Record set:
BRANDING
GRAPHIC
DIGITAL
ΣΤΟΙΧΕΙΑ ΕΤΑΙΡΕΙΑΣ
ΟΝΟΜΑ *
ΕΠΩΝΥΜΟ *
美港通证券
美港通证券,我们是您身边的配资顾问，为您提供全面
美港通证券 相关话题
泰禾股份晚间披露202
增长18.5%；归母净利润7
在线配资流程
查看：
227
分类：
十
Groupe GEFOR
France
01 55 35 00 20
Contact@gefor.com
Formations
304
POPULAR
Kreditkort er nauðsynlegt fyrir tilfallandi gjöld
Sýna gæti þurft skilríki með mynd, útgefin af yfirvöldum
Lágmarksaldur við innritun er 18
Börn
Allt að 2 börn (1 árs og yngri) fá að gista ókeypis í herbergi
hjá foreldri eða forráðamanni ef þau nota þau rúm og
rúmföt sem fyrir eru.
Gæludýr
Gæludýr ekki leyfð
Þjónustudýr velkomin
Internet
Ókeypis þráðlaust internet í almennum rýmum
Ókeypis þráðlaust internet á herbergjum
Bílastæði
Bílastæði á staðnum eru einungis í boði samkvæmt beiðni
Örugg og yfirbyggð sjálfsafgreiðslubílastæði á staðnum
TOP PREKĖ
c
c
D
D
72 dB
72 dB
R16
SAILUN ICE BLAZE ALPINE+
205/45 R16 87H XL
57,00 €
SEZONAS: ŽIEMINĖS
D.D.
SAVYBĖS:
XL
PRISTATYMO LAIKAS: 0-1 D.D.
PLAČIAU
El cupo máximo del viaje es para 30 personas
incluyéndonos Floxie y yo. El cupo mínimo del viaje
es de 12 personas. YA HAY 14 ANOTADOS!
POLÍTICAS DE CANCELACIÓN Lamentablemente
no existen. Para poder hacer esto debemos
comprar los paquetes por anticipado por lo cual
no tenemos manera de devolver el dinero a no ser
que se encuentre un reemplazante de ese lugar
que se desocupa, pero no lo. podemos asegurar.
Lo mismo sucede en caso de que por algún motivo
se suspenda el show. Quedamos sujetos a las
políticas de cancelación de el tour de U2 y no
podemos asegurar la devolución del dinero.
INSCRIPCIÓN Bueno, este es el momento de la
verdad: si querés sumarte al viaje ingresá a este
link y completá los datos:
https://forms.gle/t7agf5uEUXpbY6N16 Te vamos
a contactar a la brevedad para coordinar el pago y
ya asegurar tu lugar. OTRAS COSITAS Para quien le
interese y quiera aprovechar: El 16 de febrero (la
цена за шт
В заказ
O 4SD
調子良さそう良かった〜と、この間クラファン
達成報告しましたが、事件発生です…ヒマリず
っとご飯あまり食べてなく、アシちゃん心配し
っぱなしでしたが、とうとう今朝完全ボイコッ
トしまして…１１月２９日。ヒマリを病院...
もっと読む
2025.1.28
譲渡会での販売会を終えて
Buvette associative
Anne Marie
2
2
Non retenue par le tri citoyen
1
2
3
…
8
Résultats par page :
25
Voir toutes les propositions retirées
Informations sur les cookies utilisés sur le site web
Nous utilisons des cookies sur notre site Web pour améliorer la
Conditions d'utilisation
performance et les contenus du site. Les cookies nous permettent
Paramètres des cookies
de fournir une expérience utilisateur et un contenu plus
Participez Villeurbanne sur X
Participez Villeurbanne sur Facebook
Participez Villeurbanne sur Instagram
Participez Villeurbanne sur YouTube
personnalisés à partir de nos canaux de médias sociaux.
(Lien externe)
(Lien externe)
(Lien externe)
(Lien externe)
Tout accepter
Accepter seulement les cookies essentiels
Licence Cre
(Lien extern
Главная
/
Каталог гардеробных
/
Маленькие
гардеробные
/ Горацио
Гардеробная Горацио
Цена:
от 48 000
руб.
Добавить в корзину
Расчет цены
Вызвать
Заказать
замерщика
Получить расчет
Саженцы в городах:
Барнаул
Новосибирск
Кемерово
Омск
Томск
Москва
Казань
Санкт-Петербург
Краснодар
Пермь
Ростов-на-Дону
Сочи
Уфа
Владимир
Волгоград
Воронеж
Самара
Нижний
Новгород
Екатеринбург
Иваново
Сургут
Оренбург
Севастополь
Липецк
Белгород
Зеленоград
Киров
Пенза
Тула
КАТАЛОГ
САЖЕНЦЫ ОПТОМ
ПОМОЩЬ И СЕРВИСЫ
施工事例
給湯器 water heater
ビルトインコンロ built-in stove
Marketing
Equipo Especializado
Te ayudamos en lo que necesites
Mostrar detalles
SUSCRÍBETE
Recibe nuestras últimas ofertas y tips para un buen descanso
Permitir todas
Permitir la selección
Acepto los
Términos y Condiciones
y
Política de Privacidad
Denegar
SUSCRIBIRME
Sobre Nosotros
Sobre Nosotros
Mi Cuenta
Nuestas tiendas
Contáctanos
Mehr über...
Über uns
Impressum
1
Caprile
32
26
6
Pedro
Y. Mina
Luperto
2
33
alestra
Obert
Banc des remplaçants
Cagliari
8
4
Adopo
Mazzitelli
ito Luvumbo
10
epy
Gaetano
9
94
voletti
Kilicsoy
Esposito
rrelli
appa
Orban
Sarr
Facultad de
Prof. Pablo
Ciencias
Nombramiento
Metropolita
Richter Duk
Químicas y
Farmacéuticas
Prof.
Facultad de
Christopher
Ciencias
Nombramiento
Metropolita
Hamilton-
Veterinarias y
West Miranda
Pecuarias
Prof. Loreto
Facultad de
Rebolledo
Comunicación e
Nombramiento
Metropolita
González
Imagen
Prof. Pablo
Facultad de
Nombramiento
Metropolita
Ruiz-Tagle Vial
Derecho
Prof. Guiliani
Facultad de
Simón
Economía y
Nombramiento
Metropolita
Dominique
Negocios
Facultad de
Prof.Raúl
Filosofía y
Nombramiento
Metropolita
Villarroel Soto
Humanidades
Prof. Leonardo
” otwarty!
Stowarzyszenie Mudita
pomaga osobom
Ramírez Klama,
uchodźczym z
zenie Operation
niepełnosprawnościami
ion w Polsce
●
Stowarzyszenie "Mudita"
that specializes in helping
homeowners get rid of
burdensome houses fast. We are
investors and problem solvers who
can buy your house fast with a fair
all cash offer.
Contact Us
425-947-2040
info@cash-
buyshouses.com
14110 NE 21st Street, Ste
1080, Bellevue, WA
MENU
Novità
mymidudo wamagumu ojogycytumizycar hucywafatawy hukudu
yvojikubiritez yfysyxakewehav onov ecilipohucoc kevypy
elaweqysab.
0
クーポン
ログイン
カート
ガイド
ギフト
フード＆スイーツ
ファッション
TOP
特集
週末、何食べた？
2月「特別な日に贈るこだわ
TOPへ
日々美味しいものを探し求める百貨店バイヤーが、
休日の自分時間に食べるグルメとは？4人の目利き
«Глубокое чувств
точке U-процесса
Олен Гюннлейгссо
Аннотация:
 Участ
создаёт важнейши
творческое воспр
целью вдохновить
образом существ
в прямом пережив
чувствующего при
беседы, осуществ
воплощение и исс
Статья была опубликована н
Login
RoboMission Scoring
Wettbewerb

Your goal: Without altering a single word, copy the listing above.

Response area:
BRANDING
GRAPHIC
DIGITAL
ΣΤΟΙΧΕΙΑ ΕΤΑΙΡΕΙΑΣ
ΟΝΟΜΑ *
ΕΠΩΝΥΜΟ *
美港通证券
美港通证券,我们是您身边的配资顾问，为您提供全面
美港通证券 相关话题
泰禾股份晚间披露202
增长18.5%；归母净利润7
在线配资流程
查看：
227
分类：
十
Groupe GEFOR
France
01 55 35 00 20
Contact@gefor.com
Formations
304
POPULAR
Kreditkort er nauðsynlegt fyrir tilfallandi gjöld
Sýna gæti þurft skilríki með mynd, útgefin af yfirvöldum
Lágmarksaldur við innritun er 18
Börn
Allt að 2 börn (1 árs og yngri) fá að gista ókeypis í herbergi
hjá foreldri eða forráðamanni ef þau nota þau rúm og
rúmföt sem fyrir eru.
Gæludýr
Gæludýr ekki leyfð
Þjónustudýr velkomin
Internet
Ókeypis þráðlaust internet í almennum rýmum
Ókeypis þráðlaust internet á herbergjum
Bílastæði
Bílastæði á staðnum eru einungis í boði samkvæmt beiðni
Örugg og yfirbyggð sjálfsafgreiðslubílastæði á staðnum
TOP PREKĖ
c
c
D
D
72 dB
72 dB
R16
SAILUN ICE BLAZE ALPINE+
205/45 R16 87H XL
57,00 €
SEZONAS: ŽIEMINĖS
D.D.
SAVYBĖS:
XL
PRISTATYMO LAIKAS: 0-1 D.D.
PLAČIAU
El cupo máximo del viaje es para 30 personas
incluyéndonos Floxie y yo. El cupo mínimo del viaje
es de 12 personas. YA HAY 14 ANOTADOS!
POLÍTICAS DE CANCELACIÓN Lamentablemente
no existen. Para poder hacer esto debemos
comprar los paquetes por anticipado por lo cual
no tenemos manera de devolver el dinero a no ser
que se encuentre un reemplazante de ese lugar
que se desocupa, pero no lo. podemos asegurar.
Lo mismo sucede en caso de que por algún motivo
se suspenda el show. Quedamos sujetos a las
políticas de cancelación de el tour de U2 y no
podemos asegurar la devolución del dinero.
INSCRIPCIÓN Bueno, este es el momento de la
verdad: si querés sumarte al viaje ingresá a este
link y completá los datos:
https://forms.gle/t7agf5uEUXpbY6N16 Te vamos
a contactar a la brevedad para coordinar el pago y
ya asegurar tu lugar. OTRAS COSITAS Para quien le
interese y quiera aprovechar: El 16 de febrero (la
цена за шт
В заказ
O 4SD
調子良さそう良かった〜と、この間クラファン
達成報告しましたが、事件発生です…ヒマリず
っとご飯あまり食べてなく、アシちゃん心配し
っぱなしでしたが、とうとう今朝完全ボイコッ
トしまして…１１月２９日。ヒマリを病院...
もっと読む
2025.1.28
譲渡会での販売会を終えて
Buvette associative
Anne Marie
2
2
Non retenue par le tri citoyen
1
2
3
…
8
Résultats par page :
25
Voir toutes les propositions retirées
Informations sur les cookies utilisés sur le site web
Nous utilisons des cookies sur notre site Web pour améliorer la
Conditions d'utilisation
performance et les contenus du site. Les cookies nous permettent
Paramètres des cookies
de fournir une expérience utilisateur et un contenu plus
Participez Villeurbanne sur X
Participez Villeurbanne sur Facebook
Participez Villeurbanne sur Instagram
Participez Villeurbanne sur YouTube
personnalisés à partir de nos canaux de médias sociaux.
(Lien externe)
(Lien externe)
(Lien externe)
(Lien externe)
Tout accepter
Accepter seulement les cookies essentiels
Licence Cre
(Lien extern
Главная
/
Каталог гардеробных
/
Маленькие
гардеробные
/ Горацио
Гардеробная Горацио
Цена:
от 48 000
руб.
Добавить в корзину
Расчет цены
Вызвать
Заказать
замерщика
Получить расчет
Саженцы в городах:
Барнаул
Новосибирск
Кемерово
Омск
Томск
Москва
Казань
Санкт-Петербург
Краснодар
Пермь
Ростов-на-Дону
Сочи
Уфа
Владимир
Волгоград
Воронеж
Самара
Нижний
Новгород
Екатеринбург
Иваново
Сургут
Оренбург
Севастополь
Липецк
Белгород
Зеленоград
Киров
Пенза
Тула
КАТАЛОГ
САЖЕНЦЫ ОПТОМ
ПОМОЩЬ И СЕРВИСЫ
施工事例
給湯器 water heater
ビルトインコンロ built-in stove
Marketing
Equipo Especializado
Te ayudamos en lo que necesites
Mostrar detalles
SUSCRÍBETE
Recibe nuestras últimas ofertas y tips para un buen descanso
Permitir todas
Permitir la selección
Acepto los
Términos y Condiciones
y
Política de Privacidad
Denegar
SUSCRIBIRME
Sobre Nosotros
Sobre Nosotros
Mi Cuenta
Nuestas tiendas
Contáctanos
Mehr über...
Über uns
Impressum
1
Caprile
32
26
6
Pedro
Y. Mina
Luperto
2
33
alestra
Obert
Banc des remplaçants
Cagliari
8
4
Adopo
Mazzitelli
ito Luvumbo
10
epy
Gaetano
9
94
voletti
Kilicsoy
Esposito
rrelli
appa
Orban
Sarr
Facultad de
Prof. Pablo
Ciencias
Nombramiento
Metropolita
Richter Duk
Químicas y
Farmacéuticas
Prof.
Facultad de
Christopher
Ciencias
Nombramiento
Metropolita
Hamilton-
Veterinarias y
West Miranda
Pecuarias
Prof. Loreto
Facultad de
Rebolledo
Comunicación e
Nombramiento
Metropolita
González
Imagen
Prof. Pablo
Facultad de
Nombramiento
Metropolita
Ruiz-Tagle Vial
Derecho
Prof. Guiliani
Facultad de
Simón
Economía y
Nombramiento
Metropolita
Dominique
Negocios
Facultad de
Prof.Raúl
Filosofía y
Nombramiento
Metropolita
Villarroel Soto
Humanidades
Prof. Leonardo
” otwarty!
Stowarzyszenie Mudita
pomaga osobom
Ramírez Klama,
uchodźczym z
zenie Operation
niepełnosprawnościami
ion w Polsce
●
Stowarzyszenie "Mudita"
that specializes in helping
homeowners get rid of
burdensome houses fast. We are
investors and problem solvers who
can buy your house fast with a fair
all cash offer.
Contact Us
425-947-2040
info@cash-
buyshouses.com
14110 NE 21st Street, Ste
1080, Bellevue, WA
MENU
Novità
mymidudo wamagumu ojogycytumizycar hucywafatawy hukudu
yvojikubiritez yfysyxakewehav onov ecilipohucoc kevypy
elaweqysab.
0
クーポン
ログイン
カート
ガイド
ギフト
フード＆スイーツ
ファッション
TOP
特集
週末、何食べた？
2月「特別な日に贈るこだわ
TOPへ
日々美味しいものを探し求める百貨店バイヤーが、
休日の自分時間に食べるグルメとは？4人の目利き
«Глубокое чувств
точке U-процесса
Олен Гюннлейгссо
Аннотация:
 Участ
создаёт важнейши
творческое воспр
целью вдохновить
образом существ
в прямом пережив
чувствующего при
беседы, осуществ
воплощение и исс
Статья была опубликована н
Login
RoboMission Scoring
Wettbewerb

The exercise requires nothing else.